Alan Woodward, a visiting professor of cybersecurity at the University of Sussex, seems to have a different opinion. He said:

"Ransomware may only be part of the price of bitcoin, because bitcoin prices are highly volatile and fluctuating, which may be the result of many market factors."

Alan Woodward is skeptical about the link between ransomware attacks and bitcoin price movements, in part because he feels that criminals are likely to convert bitcoin into safer commodities, such as diamonds or gold, so they don’t Too strong reason has always held Bitcoin.

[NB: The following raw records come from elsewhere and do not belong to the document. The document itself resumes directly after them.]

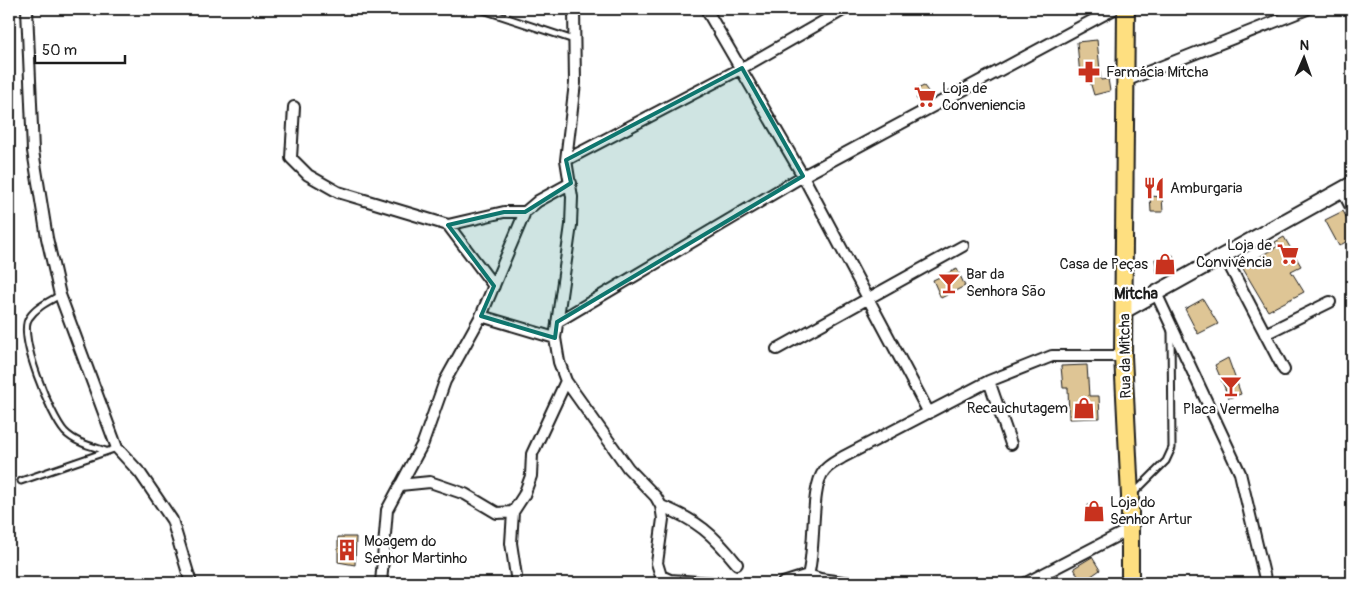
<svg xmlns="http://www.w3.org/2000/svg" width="1361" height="592" font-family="Pangolin,sans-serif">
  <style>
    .building { fill: #dec595; stroke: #1c1c1c }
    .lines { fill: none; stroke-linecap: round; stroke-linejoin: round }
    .service-casing { stroke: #1c1c1c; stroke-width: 9 }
    .minor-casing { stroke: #1c1c1c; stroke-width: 14 }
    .secondary-casing { stroke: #1c1c1c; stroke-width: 18 }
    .primary-casing { stroke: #1c1c1c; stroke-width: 20 }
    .service { stroke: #fff; stroke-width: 5 }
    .minor { stroke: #fff; stroke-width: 10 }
    .secondary { stroke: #fff; stroke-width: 14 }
    .primary { stroke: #fedf80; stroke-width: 16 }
    .marked { fill: #0f766e; fill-opacity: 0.2; stroke: #0f766e; stroke-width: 4; stroke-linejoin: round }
    .labels { text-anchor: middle; stroke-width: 4.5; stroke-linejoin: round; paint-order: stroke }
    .poi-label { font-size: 15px; fill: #1c1c1c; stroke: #fff; text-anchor: start }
    .street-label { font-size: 15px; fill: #1c1c1c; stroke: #fff }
    .neighbourhood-label { font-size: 16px; font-weight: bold; fill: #1c1c1c; stroke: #fff }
  </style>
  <rect width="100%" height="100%" fill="#fff"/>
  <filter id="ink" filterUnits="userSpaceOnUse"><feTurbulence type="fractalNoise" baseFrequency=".02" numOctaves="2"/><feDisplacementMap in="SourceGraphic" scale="10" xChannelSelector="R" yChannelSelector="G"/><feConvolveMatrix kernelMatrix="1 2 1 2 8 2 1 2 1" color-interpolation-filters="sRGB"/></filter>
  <g filter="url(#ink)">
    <path class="building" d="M1097 40 1101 80 1108 79 1110 91 1094 95 1088 75 1080 76 1077 42Z
      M924 86 933 98 922 105 916 98 919 96 915 90Z
      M1150 196 1162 197 1163 212H1151Z
      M1343 211 1352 228V238L1339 246 1325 220Z
      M1284 237 1301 266 1291 271 1304 292 1268 311 1242 267 1278 246 1275 242Z
      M1173 255 1175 269 1157 274 1155 259Z
      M957 269 965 286 941 298 933 280Z
      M1203 299 1218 324 1198 334 1185 309Z
      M1228 358 1241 394 1229 398 1215 365Z
      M1087 365 1089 396H1099L1100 418 1069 419 1068 388H1063L1061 366Z
      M1088 505 1100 506V516H1088Z
      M338 537H356L355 565 338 562Z
      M1092 557 1100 570 1081 583 1074 568Z"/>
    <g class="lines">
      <g class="service-casing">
        <path id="service" d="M480 9 574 40
          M60 295C50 301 36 307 29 318 17 335 51 417 65 432 76 443 91 446 106 451
          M21 481 117 448
          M1134 493 1166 461 1172 448 1171 331"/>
      </g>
      <g class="minor-casing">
        <path id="minor" d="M27 9 33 151 47 238 60 295 117 448 140 473 172 520 191 583
          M574 9 575 83 566 160 572 197 571 225 555 338 559 362 566 381 628 468 656 497 661 506 663 519 657 563 661 576 670 580 714 583
          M706 9 803 176 929 413
          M1125 81 1307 9
          M294 107 291 158 308 175 338 192 448 225 504 212H525
          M566 160 742 68 845 9
          M1342 190 1352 209
          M448 225 494 286
          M1224 255 1284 370
          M1156 293 1240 473 1266 583
          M481 316 555 338
          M557 322 803 176 1114 9
          M1265 334 1330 302
          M777 349 963 246
          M989 381 1011 444
          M400 485 430 482 465 494 497 513 513 512 524 495 531 476 532 454 566 381
          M661 506C697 520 713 534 737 564
          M513 512 511 543 516 576
          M808 575 820 579 850 583
          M381 583 387 510 423 443 445 381 481 316 525 212 538 201 571 183
          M783 583 808 575C816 549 810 487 824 471 828 465 837 461 843 457L989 381 1052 356H1123
          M1026 583 1130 529"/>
      </g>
      <g class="secondary-casing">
        <path id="secondary" d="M1124 311 1352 184"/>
      </g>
      <g class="primary-casing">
        <path id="primary" d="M1126 9 1123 356 1130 496V583"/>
      </g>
      <use href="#service" class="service"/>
      <use href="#minor" class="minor"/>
      <use href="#secondary" class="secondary"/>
      <use href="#primary" class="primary"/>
    </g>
  </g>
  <path class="marked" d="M742 68 803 176 557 322 555 338 481 316 494 286 448 225 504 212H525L571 183 566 160Z"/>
  <defs>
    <g id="pharmacy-bare" transform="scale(1.725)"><path d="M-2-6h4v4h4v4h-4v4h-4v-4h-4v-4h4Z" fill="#c8321e" stroke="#fff" stroke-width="2.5" paint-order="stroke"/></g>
    <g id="supermarket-bare" transform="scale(1.725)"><path d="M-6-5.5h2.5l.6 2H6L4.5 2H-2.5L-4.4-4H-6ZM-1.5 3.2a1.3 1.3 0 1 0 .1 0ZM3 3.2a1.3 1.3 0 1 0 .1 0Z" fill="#c8321e" stroke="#fff" stroke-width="2.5" paint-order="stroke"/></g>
    <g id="restaurant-bare" transform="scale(1.725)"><path d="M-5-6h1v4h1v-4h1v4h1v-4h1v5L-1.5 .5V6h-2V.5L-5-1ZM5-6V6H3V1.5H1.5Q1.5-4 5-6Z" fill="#c8321e" stroke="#fff" stroke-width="2.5" paint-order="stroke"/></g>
    <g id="shop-bare" transform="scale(1.725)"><path d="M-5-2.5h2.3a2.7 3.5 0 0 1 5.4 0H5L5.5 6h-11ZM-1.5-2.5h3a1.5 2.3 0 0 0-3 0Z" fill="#c8321e" stroke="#fff" stroke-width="2.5" paint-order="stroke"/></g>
    <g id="bar-bare" transform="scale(1.725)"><path d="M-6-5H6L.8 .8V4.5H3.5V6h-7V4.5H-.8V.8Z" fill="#c8321e" stroke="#fff" stroke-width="2.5" paint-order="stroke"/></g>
    <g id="building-bare" transform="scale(1.725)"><path d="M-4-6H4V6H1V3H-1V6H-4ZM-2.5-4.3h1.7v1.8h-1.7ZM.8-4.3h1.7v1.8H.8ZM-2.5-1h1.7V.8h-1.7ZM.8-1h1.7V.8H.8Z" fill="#c8321e" stroke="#fff" stroke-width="2.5" paint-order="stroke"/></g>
  </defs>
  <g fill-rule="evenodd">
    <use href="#pharmacy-bare" x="1089" y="72"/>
    <use href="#supermarket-bare" x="925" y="97"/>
    <use href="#restaurant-bare" x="1154" y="188"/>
    <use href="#supermarket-bare" x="1288" y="254"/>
    <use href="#shop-bare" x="1165" y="264"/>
    <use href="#bar-bare" x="949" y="283"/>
    <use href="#bar-bare" x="1231" y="386"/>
    <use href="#shop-bare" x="1084" y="408"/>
    <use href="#shop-bare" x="1094" y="511"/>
    <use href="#building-bare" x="347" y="550"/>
  </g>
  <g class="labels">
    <g class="poi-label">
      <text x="1106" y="77">Farmácia Mitcha</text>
      <text x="942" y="93">Loja de<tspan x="942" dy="17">Conveniencia</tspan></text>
      <text x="1170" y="193">Amburgaria</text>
      <text x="1272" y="250" text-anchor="end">Loja de<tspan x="1272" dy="17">Convivência</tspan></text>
      <text x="1148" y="269" text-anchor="end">Casa de Peças</text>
      <text x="966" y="279">Bar da<tspan x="966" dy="17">Senhora São</tspan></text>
      <text x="1068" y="413" text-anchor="end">Recauchutagem</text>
      <text x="1231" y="414" text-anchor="middle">Placa Vermelha</text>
      <text x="1110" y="507">Loja do<tspan x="1110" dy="17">Senhor Artur</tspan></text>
      <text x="364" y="546">Moagem do<tspan x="364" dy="17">Senhor Martinho</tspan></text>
    </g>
    <g class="street-label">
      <text transform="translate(1125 356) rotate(-91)" y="5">Rua da Mitcha</text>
    </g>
    <g class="neighbourhood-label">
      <text x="1136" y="299">Mitcha</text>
    </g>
  </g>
  <rect width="1361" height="592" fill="none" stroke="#fff" stroke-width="30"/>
  <rect x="15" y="15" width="1331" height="562" fill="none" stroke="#1c1c1c" stroke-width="2" filter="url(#ink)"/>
  <g transform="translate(1304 58) rotate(2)" stroke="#ffffff" stroke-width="4" paint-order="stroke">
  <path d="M0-4L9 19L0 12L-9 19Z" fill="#1c1c1c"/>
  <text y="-8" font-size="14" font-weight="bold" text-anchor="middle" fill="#1c1c1c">N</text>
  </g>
  <path d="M35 55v8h90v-8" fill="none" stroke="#1c1c1c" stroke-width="2.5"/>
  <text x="42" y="55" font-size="15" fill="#1c1c1c" stroke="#ffffff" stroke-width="4" paint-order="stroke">50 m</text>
</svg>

But one thing is clear, that is, there is a relationship between the rise of ransomware and the rise in bitcoin prices, although there is still a direct relationship to be discussed. Guillermo Suarez-Tangil, a lecturer in informatics at King's College London, said:

“As cybercrime has become more and more commercialized, criminals have become an important source of income for the underground economy, and ransomware is just one of the many reasons why criminals have introduced cryptocurrency capital.”

In addition to Bitcoin, Guillermo Suarez-Tangil and his colleagues also studied another cryptocurrency, Monero, which found that 4.4% of Monroe was in Monroe in all market circulation. Illegal exploitation of the victim's computer through malware, if calculated at the current Monroe price, is worth more than a few million dollars. Guillermo Suarez-Tangil therefore believes that:

“It can be reasonably assumed that all of these demands will have an impact on price growth.”

Marie Vasek, a lecturer in information security at the University of London, also discovered another phenomenon: every bitcoin price increase associated with a ransomware attack coincided with a rise in the fiat currency. It can be seen that criminals should quickly redeem into legal tender money after getting a bitcoin ransom, or make these bitcoin ransoms more difficult to track.

Emisoft spokesperson Brett Callow also put forward a new point of view. He believes that due to the increase in the number of ransomware attacks, some companies and municipalities have become aware that their systems are at risk of being attacked by malware, so they may "deliberately" purchase Some bitcoins just in case. Brett Callow explains:

"We know that there are many companies that are hoarding bitcoin to prevent the loss of ransomware and not enough bitcoin to pay the attacker."

According to a 2018 survey, three-quarters of corporate information security officers said they hold Bitcoin, hoping to prevent ransom payments in the face of ransomware attacks.

Brett Callow finally said:

"You will find that the more ransomware attacks, the more noticeable the hazards of the case, the more companies will start buying bitcoin. So we suspect this is the reason for pushing the price of bitcoin, after all, when you are attacked Bitcoin is required when you are forced to pay a ransom."